Hi,
this series implements a way to reserve additional crash kernel
memory using CMA.
Link to the v1 discussion:
https://lore.kernel.org/lkml/ZWD_fAPqEWkFlEkM@xxxxxxxxxxxxx/
See below for the changes since v1 and how concerns from the
discussion have been addressed.
Currently, all the memory for the crash kernel is not usable by
the 1st (production) kernel. It is also unmapped so that it can't
be corrupted by the fault that will eventually trigger the crash.
This makes sense for the memory actually used by the kexec-loaded
crash kernel image and initrd and the data prepared during the
load (vmcoreinfo, ...). However, the reserved space needs to be
much larger than that to provide enough run-time memory for the
crash kernel and the kdump userspace. Estimating the amount of
memory to reserve is difficult. Being too careful makes kdump
likely to end in OOM, being too generous takes even more memory
from the production system. Also, the reservation only allows
reserving a single contiguous block (or two with the "low"
suffix). I've seen systems where this fails because the physical
memory is fragmented.
By reserving additional crashkernel memory from CMA, the main
crashkernel reservation can be just large enough to fit the
kernel and initrd image, minimizing the memory taken away from
the production system. Most of the run-time memory for the crash
kernel will be memory previously available to userspace in the
production system. As this memory is no longer wasted, the
reservation can be done with a generous margin, making kdump more
reliable. Kernel memory that we need to preserve for dumping is
never allocated from CMA. User data is typically not dumped by
makedumpfile. When dumping of user data is intended this new CMA
reservation cannot be used.
There are five patches in this series:
The first adds a new ",cma" suffix to the recenly introduced generic
crashkernel parsing code. parse_crashkernel() takes one more
argument to store the cma reservation size.

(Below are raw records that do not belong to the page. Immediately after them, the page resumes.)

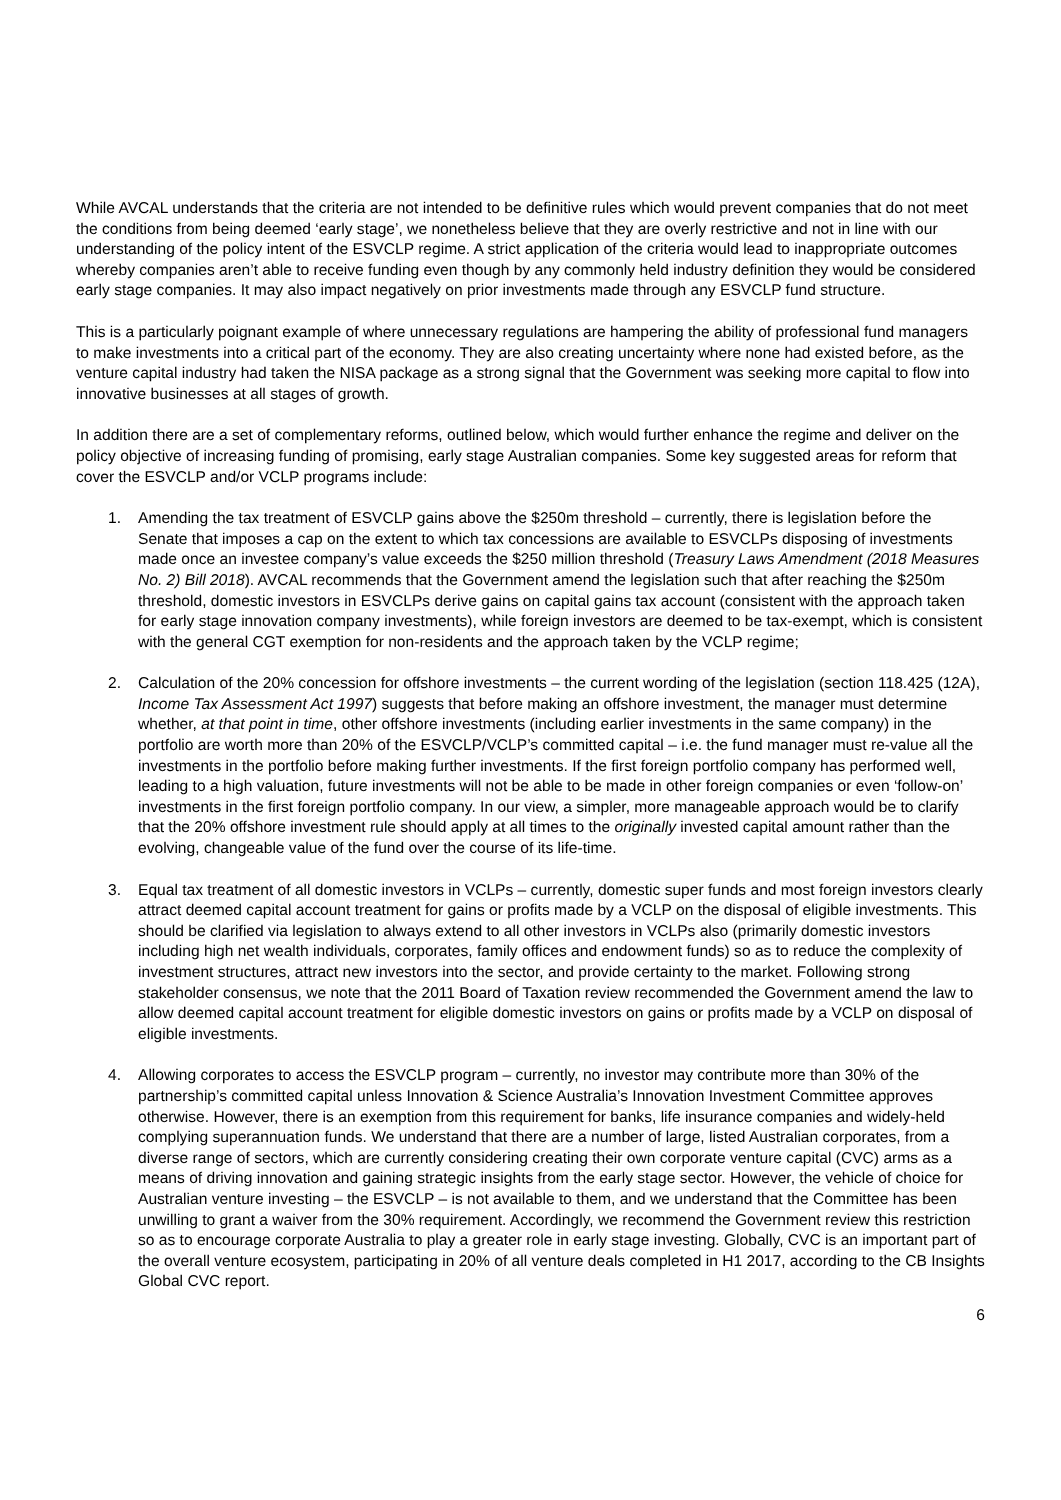While AVCAL understands that the criteria are not intended to be definitive rules which would prevent companies that do not meet the conditions from being deemed ‘early stage’, we nonetheless believe that they are overly restrictive and not in line with our understanding of the policy intent of the ESVCLP regime. A strict application of the criteria would lead to inappropriate outcomes whereby companies aren’t able to receive funding even though by any commonly held industry definition they would be considered early stage companies. It may also impact negatively on prior investments made through any ESVCLP fund structure.
This is a particularly poignant example of where unnecessary regulations are hampering the ability of professional fund managers to make investments into a critical part of the economy. They are also creating uncertainty where none had existed before, as the venture capital industry had taken the NISA package as a strong signal that the Government was seeking more capital to flow into innovative businesses at all stages of growth.
In addition there are a set of complementary reforms, outlined below, which would further enhance the regime and deliver on the policy objective of increasing funding of promising, early stage Australian companies. Some key suggested areas for reform that cover the ESVCLP and/or VCLP programs include:
1. Amending the tax treatment of ESVCLP gains above the $250m threshold – currently, there is legislation before the Senate that imposes a cap on the extent to which tax concessions are available to ESVCLPs disposing of investments made once an investee company’s value exceeds the $250 million threshold (Treasury Laws Amendment (2018 Measures No. 2) Bill 2018). AVCAL recommends that the Government amend the legislation such that after reaching the $250m threshold, domestic investors in ESVCLPs derive gains on capital gains tax account (consistent with the approach taken for early stage innovation company investments), while foreign investors are deemed to be tax-exempt, which is consistent with the general CGT exemption for non-residents and the approach taken by the VCLP regime;
2. Calculation of the 20% concession for offshore investments – the current wording of the legislation (section 118.425 (12A), Income Tax Assessment Act 1997) suggests that before making an offshore investment, the manager must determine whether, at that point in time, other offshore investments (including earlier investments in the same company) in the portfolio are worth more than 20% of the ESVCLP/VCLP’s committed capital – i.e. the fund manager must re-value all the investments in the portfolio before making further investments. If the first foreign portfolio company has performed well, leading to a high valuation, future investments will not be able to be made in other foreign companies or even ‘follow-on’ investments in the first foreign portfolio company. In our view, a simpler, more manageable approach would be to clarify that the 20% offshore investment rule should apply at all times to the originally invested capital amount rather than the evolving, changeable value of the fund over the course of its life-time.
3. Equal tax treatment of all domestic investors in VCLPs – currently, domestic super funds and most foreign investors clearly attract deemed capital account treatment for gains or profits made by a VCLP on the disposal of eligible investments. This should be clarified via legislation to always extend to all other investors in VCLPs also (primarily domestic investors including high net wealth individuals, corporates, family offices and endowment funds) so as to reduce the complexity of investment structures, attract new investors into the sector, and provide certainty to the market. Following strong stakeholder consensus, we note that the 2011 Board of Taxation review recommended the Government amend the law to allow deemed capital account treatment for eligible domestic investors on gains or profits made by a VCLP on disposal of eligible investments.
4. Allowing corporates to access the ESVCLP program – currently, no investor may contribute more than 30% of the partnership’s committed capital unless Innovation & Science Australia’s Innovation Investment Committee approves otherwise. However, there is an exemption from this requirement for banks, life insurance companies and widely-held complying superannuation funds. We understand that there are a number of large, listed Australian corporates, from a diverse range of sectors, which are currently considering creating their own corporate venture capital (CVC) arms as a means of driving innovation and gaining strategic insights from the early stage sector. However, the vehicle of choice for Australian venture investing – the ESVCLP – is not available to them, and we understand that the Committee has been unwilling to grant a waiver from the 30% requirement. Accordingly, we recommend the Government review this restriction so as to encourage corporate Australia to play a greater role in early stage investing. Globally, CVC is an important part of the overall venture ecosystem, participating in 20% of all venture deals completed in H1 2017, according to the CB Insights Global CVC report.
6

The second patch implements reserve_crashkernel_cma() which
performs the reservation. If the requested size is not available
in a single range, multiple smaller ranges will be reserved.
The third patch updates Documentation/, explicitly mentioning the
potential DMA corruption of the CMA-reserved memory.
The fourth patch adds a short delay before booting the kdump
kernel, allowing pending DMA transfers to finish.